Data entries:
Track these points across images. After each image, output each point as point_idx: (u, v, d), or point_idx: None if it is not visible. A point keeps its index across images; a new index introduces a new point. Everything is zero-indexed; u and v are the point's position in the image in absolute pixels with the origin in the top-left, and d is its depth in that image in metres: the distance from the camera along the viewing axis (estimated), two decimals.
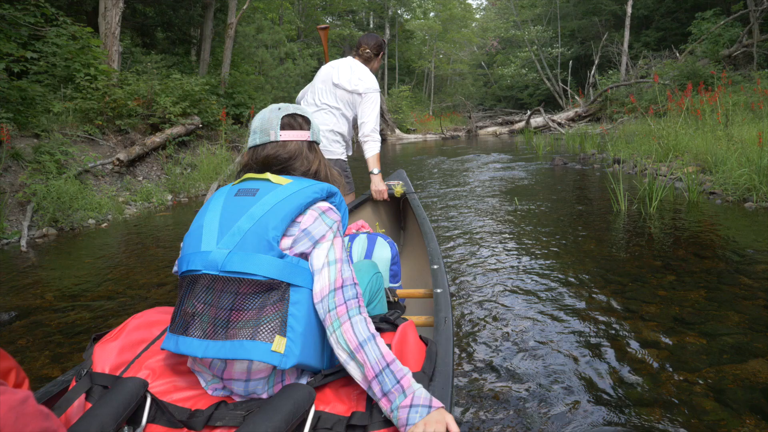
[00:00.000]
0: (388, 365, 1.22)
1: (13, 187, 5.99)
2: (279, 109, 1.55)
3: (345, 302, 1.29)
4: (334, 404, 1.29)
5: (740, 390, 2.11)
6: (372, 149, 3.26)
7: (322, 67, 3.47)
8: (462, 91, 37.25)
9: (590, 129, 15.15)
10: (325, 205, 1.42)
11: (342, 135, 3.34)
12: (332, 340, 1.27)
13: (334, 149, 3.32)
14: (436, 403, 1.19)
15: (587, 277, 3.58)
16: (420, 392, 1.20)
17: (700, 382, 2.18)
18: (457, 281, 3.62)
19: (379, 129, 3.31)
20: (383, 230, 3.44)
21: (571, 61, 27.33)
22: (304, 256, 1.36)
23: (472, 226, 5.24)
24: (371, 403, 1.25)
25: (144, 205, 7.24)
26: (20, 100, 6.81)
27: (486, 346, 2.61)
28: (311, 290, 1.32)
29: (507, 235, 4.83)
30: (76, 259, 4.77)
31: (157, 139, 8.68)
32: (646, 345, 2.53)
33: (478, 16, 45.27)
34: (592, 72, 22.83)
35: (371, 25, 34.02)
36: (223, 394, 1.35)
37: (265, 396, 1.32)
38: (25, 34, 7.66)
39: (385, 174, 5.36)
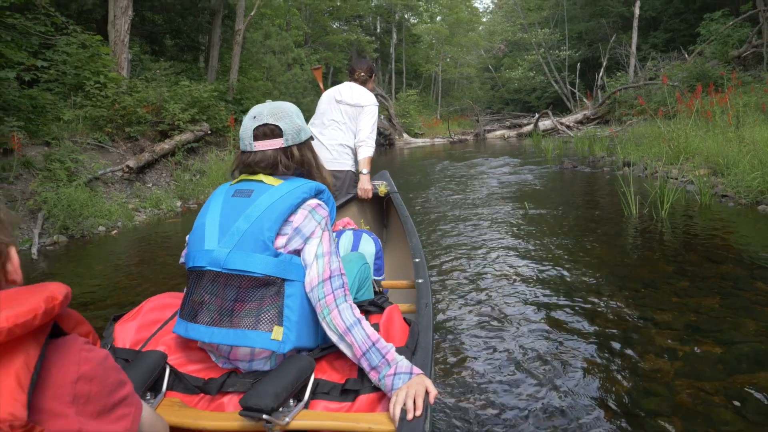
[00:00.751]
0: (373, 344, 1.40)
1: (24, 194, 6.03)
2: (254, 117, 1.63)
3: (333, 291, 1.46)
4: (330, 373, 1.48)
5: (760, 401, 2.07)
6: (365, 152, 3.51)
7: (323, 94, 3.79)
8: (470, 95, 37.20)
9: (599, 132, 15.06)
10: (314, 201, 1.56)
11: (350, 148, 3.61)
12: (324, 325, 1.45)
13: (344, 161, 3.61)
14: (417, 370, 1.38)
15: (599, 282, 3.54)
16: (402, 362, 1.39)
17: (718, 392, 2.14)
18: (466, 288, 3.59)
19: (374, 138, 3.58)
20: (368, 227, 3.57)
21: (578, 64, 27.21)
22: (297, 252, 1.51)
23: (483, 232, 5.21)
24: (362, 372, 1.44)
25: (153, 211, 7.27)
26: (31, 109, 6.87)
27: (496, 353, 2.58)
28: (303, 283, 1.48)
29: (517, 241, 4.79)
30: (86, 267, 4.79)
31: (166, 145, 8.73)
32: (661, 353, 2.50)
33: (484, 20, 45.27)
34: (600, 74, 22.70)
35: (378, 30, 34.07)
36: (231, 367, 1.53)
37: (267, 369, 1.51)
38: (36, 43, 7.73)
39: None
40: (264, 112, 1.63)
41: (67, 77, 8.12)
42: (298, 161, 1.66)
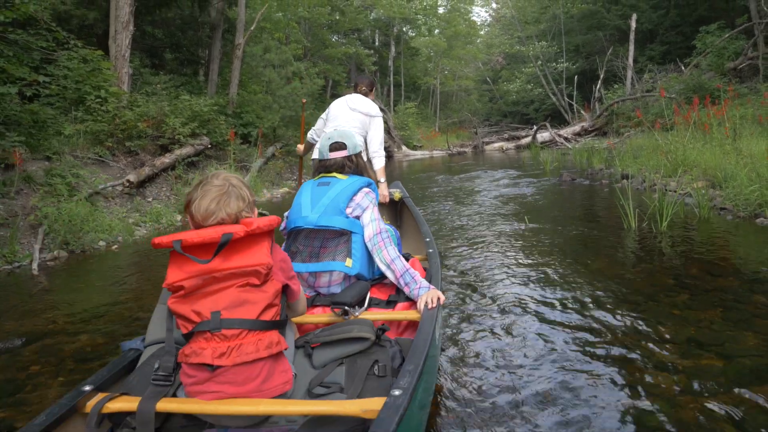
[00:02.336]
0: (407, 270, 2.38)
1: (25, 209, 6.04)
2: (329, 138, 2.67)
3: (383, 239, 2.42)
4: (378, 293, 2.49)
5: (761, 415, 2.07)
6: (379, 163, 4.12)
7: (331, 104, 4.26)
8: (468, 107, 37.33)
9: (597, 144, 15.13)
10: (367, 189, 2.56)
11: (362, 150, 3.96)
12: (377, 260, 2.42)
13: None
14: (432, 286, 2.37)
15: (599, 296, 3.55)
16: (424, 281, 2.37)
17: (719, 406, 2.15)
18: (464, 299, 3.60)
19: (384, 146, 4.18)
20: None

§ **Directions for this task**:
Reproduce, character for character, only the lines of the preceding data that start at the line with "4: (334, 404, 1.29)" and end at the line with "20: (383, 230, 3.44)", both included.

§ **Result for this exercise**:
4: (334, 404, 1.29)
5: (740, 390, 2.11)
6: (372, 149, 3.26)
7: (322, 67, 3.47)
8: (462, 91, 37.25)
9: (590, 129, 15.15)
10: (325, 205, 1.42)
11: (342, 135, 3.34)
12: (332, 340, 1.27)
13: (334, 149, 3.32)
14: (436, 403, 1.19)
15: (587, 277, 3.58)
16: (420, 392, 1.20)
17: (700, 382, 2.18)
18: (457, 281, 3.62)
19: (379, 129, 3.31)
20: (383, 230, 3.44)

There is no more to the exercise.